▶ _Problem 1_: Summarize the 1.5 percent listing fee guide in two sentences.
▶ _Problem 2_: According to the listing fee guide, when and from what is the 1.5% fee deducted?
▶ _Problem 3_: Carry on the listing fee guide from its final sentence.

▶ _Selected excerpt_:
Quick Answer: The 1.5 percent listing fee covers the listing side of your transaction — 4K HDR photography, FAA-licensed drone video, Matterport 3D tours, full Bright MLS syndication, partner-led negotiation by Saad Jamil and Arslan Jamil personally, and complete transaction management through closing. It does NOT cover the buyer's agent compensation (separate and negotiable post-NAR settlement), Virginia grantor tax, the NOVA congestion tax, settlement and title fees, HOA resale packets, or your mortgage payoff — those are standard seller costs that apply regardless of which listing agent you hire. Everything is disclosed in writing before you sign.
Key Takeaways
- The 1.5% is the listing-side fee only — it pays for the services your listing agent provides, not for government taxes, title fees, or buyer-agent compensation.
- What's included: 4K photography, drone video, 3D tour, MLS syndication, pricing strategy, partner-led negotiation, full transaction management through closing. No marketing add-ons, no premium tiers.
- What's separate: Buyer-agent compensation (typically 2%–2.5%, fully negotiable post-NAR settlement), Virginia grantor tax ($1 per $1,000), NOVA congestion tax ($0.10 per $100), settlement/title fees, HOA/condo resale packet, and your mortgage payoff.
- Typical total seller closing costs in the DMV run 5%–8% of sale price — the listing-side commission is just one line item on a multi-line closing statement.
- Post-NAR settlement (August 2024): buyer-agent compensation is disclosed separately, fully negotiable, and no longer bundled into the listing commission.
- Every component of the 1.5% program is delivered the same way to every client — no tiering, no à la carte upsells, no service reductions based on price point.
In This Guide
- Start with the math — what does 1.5% actually mean in dollars?
- The big picture: covered vs. not covered at a glance
- What the 1.5% fee covers — every service, itemized
- Buyer-agent compensation — the biggest misconception
- Taxes and government fees separate from the 1.5%
- Settlement, title, and other closing costs
- What the 1.5% explicitly does NOT cover
- A full sample closing statement on a $750K DMV sale
- How this compares to a traditional 3% listing structure
- Red flags: fees to watch for with other "low commission" models
- Frequently asked questions
- Glossary
Start with the math — what does 1.5% actually mean in dollars?
Before getting into what the fee covers, here's what the fee actually is. The 1.5% applies to your final sale price and is deducted from your proceeds at the title company on closing day. You don't write a check, and you don't pay it upfront.
| Sale Price | 1.5% Listing Fee | 3% Traditional (for comparison) | Difference |
|---|---|---|---|
| $500,000 | $7,500 | $15,000 | $7,500 |
| $750,000 | $11,250 | $22,500 | $11,250 |
| $1,000,000 | $15,000 | $30,000 | $15,000 |
| $1,500,000 | $22,500 | $45,000 | $22,500 |
| $2,000,000 | $30,000 | $60,000 | $30,000 |
Crucially, the listing-side fee is only one of several line items on a seller's closing statement. Most sellers' total closing costs come in at 5%–8% of sale price, and the 1.5% listing fee is one piece of that broader number. The rest of this article walks through every piece.

▶ _Data extract_:
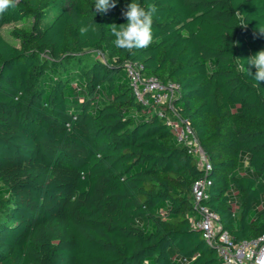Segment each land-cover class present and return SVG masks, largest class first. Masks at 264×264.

▶ _Task response 1_: The 1.5 percent listing fee pays only for listing-side services such as 4K photography, drone video, a 3D tour, MLS syndication, partner-led negotiation and transaction management through closing. It does not cover buyer-agent compensation, Virginia grantor tax, the NOVA congestion tax, settlement and title fees, HOA resale packets or the mortgage payoff, and it is one line item among total seller closing costs that typically run 5%–8% of sale price.

▶ _Task response 2_: It is deducted from the seller's proceeds at the title company on closing day.

▶ _Task response 3_:
The big picture: covered vs. not covered at a glance
Two columns, plain language. If it's in the left column, the 1.5% fee pays for it. If it's in the right column, it's a separate cost — and most of those costs exist for every seller, regardless of which listing agent they hire.
✓ Included in the 1.5%
- 4K HDR professional photography
- FAA-licensed drone video and stills
- Matterport 3D virtual tour with floorplan
- Bright MLS listing and syndication to Zillow, Realtor.com, Redfin, Homes.com
- Custom property website
- Pre-listing pricing strategy with comp analysis
- Staging consultation
- Open house coordination and broker tours
- Targeted digital advertising
- All offer negotiation — partner-led
- Inspection, appraisal, and contingency management
- Closing coordination with title company
- Post-closing support
✗ Separate from the 1.5%
- Buyer's agent compensation (typically 2%–2.5%, negotiable)
- Virginia grantor tax ($1 per $1,000 of sale price)
- NOVA congestion tax ($0.10 per $100 — NOVA only)
- Settlement and title company fees (~$500–$1,200)
- Recording and deed preparation fees (~$150–$300)
- Property tax proration
- HOA / condo resale packet ($250–$500)
- Your mortgage payoff (principal + interest to date)
- Optional pre-inspection (if seller chooses)
- Major repairs you decide to make before listing
- Negotiated repair credits at inspection
- Termite inspection (if VA/FHA buyer)
The right column isn't unique to the 1.5% model — those are standard seller costs in the DMV regardless of who lists your home. What matters is that they're disclosed upfront, in writing, so nothing surprises you on closing day.
Our seller net sheet breaks down every line item — the 1.5% fee, buyer-agent compensation, grantor tax, congestion tax, settlement fees — so you know your real bottom line before you make any decisions.
What the 1.5% fee covers — every service, itemized
Here's what the listing-side fee pays for, in the order you'll experience it. Everything below is delivered to every client at the same quality level — no premium tier, no bronze/silver/gold package, no "enhanced marketing" upsell.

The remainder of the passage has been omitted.